The Vice President said the push for local involvement will be supported by ‘strong legislation’ which directs the companies that they have to recruit and spend ‘a guaranteed part of their total expenditure’ every year in Guyana. However, he pointed out that this would be contingent on the requisite skills being available in the country.
He said while the highly specialised skills and facilities needed for major tasks such as building the floating production storage and offloading (FPSO) units are not available in Guyana, there are a number of other areas where Guyanese can provide the services.

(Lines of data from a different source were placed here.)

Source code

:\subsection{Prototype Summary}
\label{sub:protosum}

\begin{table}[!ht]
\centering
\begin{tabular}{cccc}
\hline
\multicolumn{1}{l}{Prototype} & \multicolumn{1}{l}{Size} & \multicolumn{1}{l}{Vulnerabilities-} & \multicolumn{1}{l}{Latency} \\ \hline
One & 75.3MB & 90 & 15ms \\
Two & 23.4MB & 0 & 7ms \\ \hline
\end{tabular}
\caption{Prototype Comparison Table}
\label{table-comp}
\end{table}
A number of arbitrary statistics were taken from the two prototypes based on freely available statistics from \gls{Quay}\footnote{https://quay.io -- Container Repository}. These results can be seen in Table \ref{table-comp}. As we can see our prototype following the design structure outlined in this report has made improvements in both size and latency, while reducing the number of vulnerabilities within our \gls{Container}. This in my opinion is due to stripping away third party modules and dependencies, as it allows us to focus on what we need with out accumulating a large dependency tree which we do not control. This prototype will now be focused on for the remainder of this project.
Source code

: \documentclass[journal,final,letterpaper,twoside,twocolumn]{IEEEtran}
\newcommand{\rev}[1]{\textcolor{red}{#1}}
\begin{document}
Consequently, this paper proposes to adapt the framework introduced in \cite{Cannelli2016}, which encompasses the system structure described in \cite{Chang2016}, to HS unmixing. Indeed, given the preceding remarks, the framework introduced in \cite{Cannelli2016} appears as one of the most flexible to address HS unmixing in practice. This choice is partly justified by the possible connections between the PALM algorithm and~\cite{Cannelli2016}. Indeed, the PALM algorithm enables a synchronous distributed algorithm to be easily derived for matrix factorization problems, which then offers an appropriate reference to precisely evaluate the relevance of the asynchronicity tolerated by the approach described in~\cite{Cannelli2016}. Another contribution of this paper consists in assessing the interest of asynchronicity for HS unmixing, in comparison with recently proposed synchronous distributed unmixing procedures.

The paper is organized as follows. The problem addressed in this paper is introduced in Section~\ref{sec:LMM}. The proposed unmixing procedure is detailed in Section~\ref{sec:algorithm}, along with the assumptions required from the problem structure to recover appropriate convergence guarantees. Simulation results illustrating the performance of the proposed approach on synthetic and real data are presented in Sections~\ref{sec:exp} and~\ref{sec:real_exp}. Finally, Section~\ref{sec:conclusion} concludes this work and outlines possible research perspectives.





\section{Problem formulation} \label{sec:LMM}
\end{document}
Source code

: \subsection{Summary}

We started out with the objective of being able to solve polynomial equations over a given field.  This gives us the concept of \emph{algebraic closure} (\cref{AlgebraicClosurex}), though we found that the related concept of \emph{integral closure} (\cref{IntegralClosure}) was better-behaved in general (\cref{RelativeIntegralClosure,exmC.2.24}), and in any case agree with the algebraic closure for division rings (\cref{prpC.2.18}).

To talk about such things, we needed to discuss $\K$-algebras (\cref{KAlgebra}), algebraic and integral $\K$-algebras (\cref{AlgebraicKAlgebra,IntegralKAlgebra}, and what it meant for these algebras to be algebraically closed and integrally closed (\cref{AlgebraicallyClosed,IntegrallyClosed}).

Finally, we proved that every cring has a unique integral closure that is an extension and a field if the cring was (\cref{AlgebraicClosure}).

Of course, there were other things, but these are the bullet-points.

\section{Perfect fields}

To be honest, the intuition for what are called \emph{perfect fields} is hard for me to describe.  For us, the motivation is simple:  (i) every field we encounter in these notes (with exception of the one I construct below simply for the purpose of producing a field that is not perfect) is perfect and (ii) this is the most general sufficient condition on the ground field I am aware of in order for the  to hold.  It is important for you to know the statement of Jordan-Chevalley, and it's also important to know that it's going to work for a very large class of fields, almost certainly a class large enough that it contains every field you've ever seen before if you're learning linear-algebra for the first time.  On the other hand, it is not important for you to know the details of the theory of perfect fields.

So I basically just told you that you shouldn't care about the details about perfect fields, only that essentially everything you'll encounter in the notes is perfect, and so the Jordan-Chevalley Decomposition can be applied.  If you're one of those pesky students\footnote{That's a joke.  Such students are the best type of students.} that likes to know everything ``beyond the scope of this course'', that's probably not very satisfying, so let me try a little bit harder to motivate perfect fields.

“How can the locals make money if…we can’t go out and pump the oil? We can’t build the FPSO at this stage they’re too complex for us but at least we can do those [other] things. We can build nice apartments to rent, we can supply a whole range of services, food etc. to the companies and that’s where a significant part of the flow should come to our people,” Mr. Jagdeo said. “We made this clear in our manifesto and now we’ve said this to ExxonMobil. I’ve said that to them directly, President Ali has said that to them. This has to be crucial; Guyanese must benefit, our people must prosper, and they must share in the prosperity of the oil wealth.”